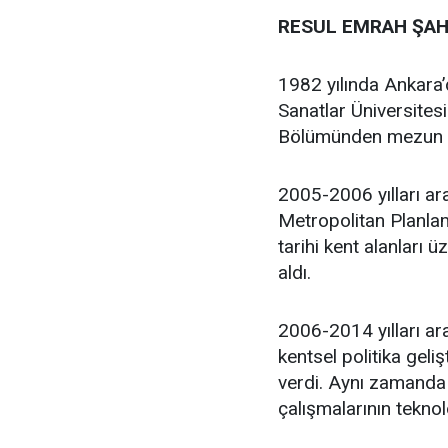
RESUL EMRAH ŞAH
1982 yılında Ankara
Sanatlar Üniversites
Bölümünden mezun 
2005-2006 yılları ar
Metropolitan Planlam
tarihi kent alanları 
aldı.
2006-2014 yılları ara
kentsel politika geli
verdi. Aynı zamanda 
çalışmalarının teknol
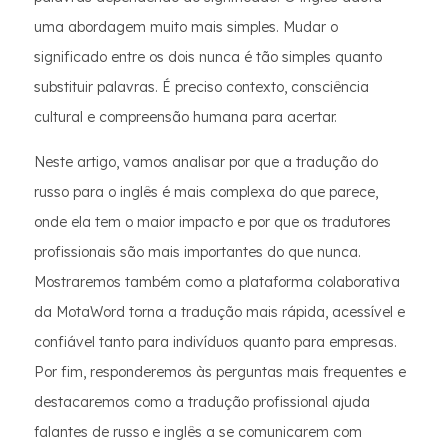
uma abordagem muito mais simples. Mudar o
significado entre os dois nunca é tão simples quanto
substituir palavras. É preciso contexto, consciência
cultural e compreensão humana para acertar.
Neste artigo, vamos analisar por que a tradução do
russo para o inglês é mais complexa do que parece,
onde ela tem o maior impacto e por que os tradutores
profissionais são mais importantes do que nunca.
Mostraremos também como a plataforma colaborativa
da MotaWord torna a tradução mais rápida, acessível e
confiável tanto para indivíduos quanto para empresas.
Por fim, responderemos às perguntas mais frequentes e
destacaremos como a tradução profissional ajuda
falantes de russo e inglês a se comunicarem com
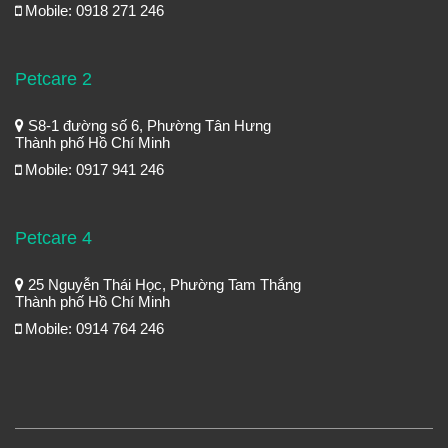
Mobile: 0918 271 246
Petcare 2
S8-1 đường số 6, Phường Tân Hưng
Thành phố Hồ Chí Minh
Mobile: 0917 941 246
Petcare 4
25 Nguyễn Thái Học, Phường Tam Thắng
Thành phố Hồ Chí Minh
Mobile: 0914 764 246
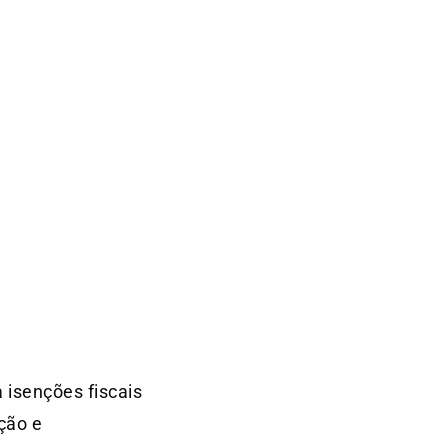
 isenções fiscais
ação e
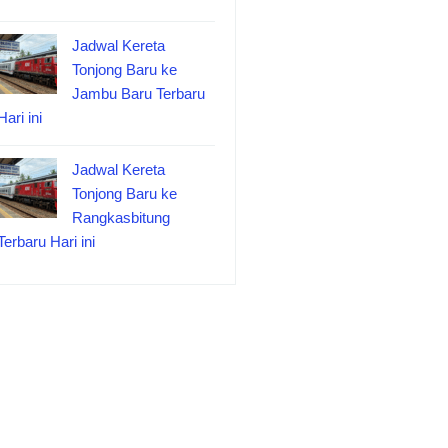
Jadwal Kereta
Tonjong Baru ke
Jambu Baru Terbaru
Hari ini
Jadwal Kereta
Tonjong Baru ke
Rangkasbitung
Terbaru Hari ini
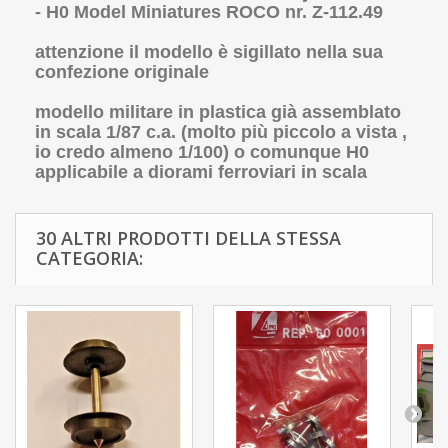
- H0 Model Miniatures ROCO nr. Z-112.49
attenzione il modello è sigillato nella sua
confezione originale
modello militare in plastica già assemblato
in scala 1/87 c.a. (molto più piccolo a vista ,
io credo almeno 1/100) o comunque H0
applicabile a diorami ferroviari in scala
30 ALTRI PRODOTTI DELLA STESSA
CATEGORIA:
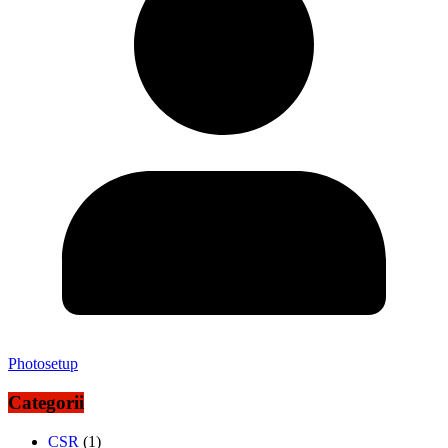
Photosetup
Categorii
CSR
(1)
...
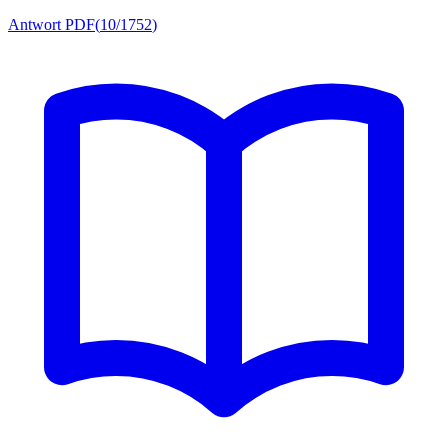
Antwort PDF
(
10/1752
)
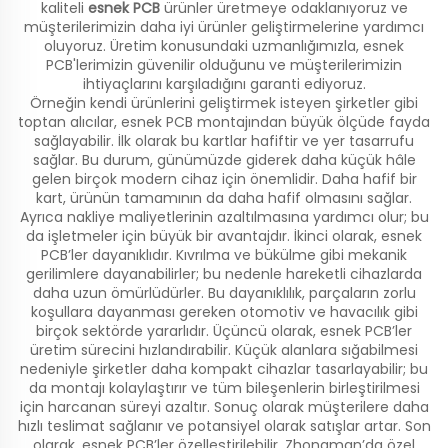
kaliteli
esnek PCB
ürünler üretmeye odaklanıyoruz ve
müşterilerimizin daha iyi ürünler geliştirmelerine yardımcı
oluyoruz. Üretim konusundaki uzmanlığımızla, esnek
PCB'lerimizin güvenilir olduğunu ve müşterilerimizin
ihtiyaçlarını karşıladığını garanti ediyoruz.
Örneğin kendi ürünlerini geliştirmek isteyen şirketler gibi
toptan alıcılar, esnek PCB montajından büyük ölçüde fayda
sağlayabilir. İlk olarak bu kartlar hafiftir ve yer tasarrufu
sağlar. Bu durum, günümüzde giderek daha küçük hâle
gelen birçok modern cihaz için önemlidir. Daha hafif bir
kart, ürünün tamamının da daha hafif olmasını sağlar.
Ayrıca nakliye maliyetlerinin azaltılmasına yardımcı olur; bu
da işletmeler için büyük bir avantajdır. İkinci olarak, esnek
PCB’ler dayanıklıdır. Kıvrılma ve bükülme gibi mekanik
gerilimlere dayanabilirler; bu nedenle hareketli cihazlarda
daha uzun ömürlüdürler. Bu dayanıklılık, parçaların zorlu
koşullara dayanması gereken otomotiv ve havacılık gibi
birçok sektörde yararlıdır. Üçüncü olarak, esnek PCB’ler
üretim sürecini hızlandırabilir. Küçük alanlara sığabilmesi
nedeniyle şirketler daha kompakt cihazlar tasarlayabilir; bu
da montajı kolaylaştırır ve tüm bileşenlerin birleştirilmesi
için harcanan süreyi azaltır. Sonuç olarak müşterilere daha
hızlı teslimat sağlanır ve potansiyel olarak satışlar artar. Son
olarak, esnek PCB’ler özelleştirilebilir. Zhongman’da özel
...
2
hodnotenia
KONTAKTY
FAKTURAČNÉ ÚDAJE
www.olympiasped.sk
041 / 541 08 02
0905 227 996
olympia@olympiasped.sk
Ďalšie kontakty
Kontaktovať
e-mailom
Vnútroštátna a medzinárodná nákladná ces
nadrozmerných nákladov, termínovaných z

Your objective >> Look above for the line with "Antwort PDF" and the line with "olarak, esnek PCB’ler özelleştirilebilir.". Give again exactly those two lines and all lines between them, pictures excluded.

Problem solution >>
Antwort PDF
(
10/1752
)
kaliteli
esnek PCB
ürünler üretmeye odaklanıyoruz ve
müşterilerimizin daha iyi ürünler geliştirmelerine yardımcı
oluyoruz. Üretim konusundaki uzmanlığımızla, esnek
PCB'lerimizin güvenilir olduğunu ve müşterilerimizin
ihtiyaçlarını karşıladığını garanti ediyoruz.
Örneğin kendi ürünlerini geliştirmek isteyen şirketler gibi
toptan alıcılar, esnek PCB montajından büyük ölçüde fayda
sağlayabilir. İlk olarak bu kartlar hafiftir ve yer tasarrufu
sağlar. Bu durum, günümüzde giderek daha küçük hâle
gelen birçok modern cihaz için önemlidir. Daha hafif bir
kart, ürünün tamamının da daha hafif olmasını sağlar.
Ayrıca nakliye maliyetlerinin azaltılmasına yardımcı olur; bu
da işletmeler için büyük bir avantajdır. İkinci olarak, esnek
PCB’ler dayanıklıdır. Kıvrılma ve bükülme gibi mekanik
gerilimlere dayanabilirler; bu nedenle hareketli cihazlarda
daha uzun ömürlüdürler. Bu dayanıklılık, parçaların zorlu
koşullara dayanması gereken otomotiv ve havacılık gibi
birçok sektörde yararlıdır. Üçüncü olarak, esnek PCB’ler
üretim sürecini hızlandırabilir. Küçük alanlara sığabilmesi
nedeniyle şirketler daha kompakt cihazlar tasarlayabilir; bu
da montajı kolaylaştırır ve tüm bileşenlerin birleştirilmesi
için harcanan süreyi azaltır. Sonuç olarak müşterilere daha
hızlı teslimat sağlanır ve potansiyel olarak satışlar artar. Son
olarak, esnek PCB’ler özelleştirilebilir. Zhongman’da özel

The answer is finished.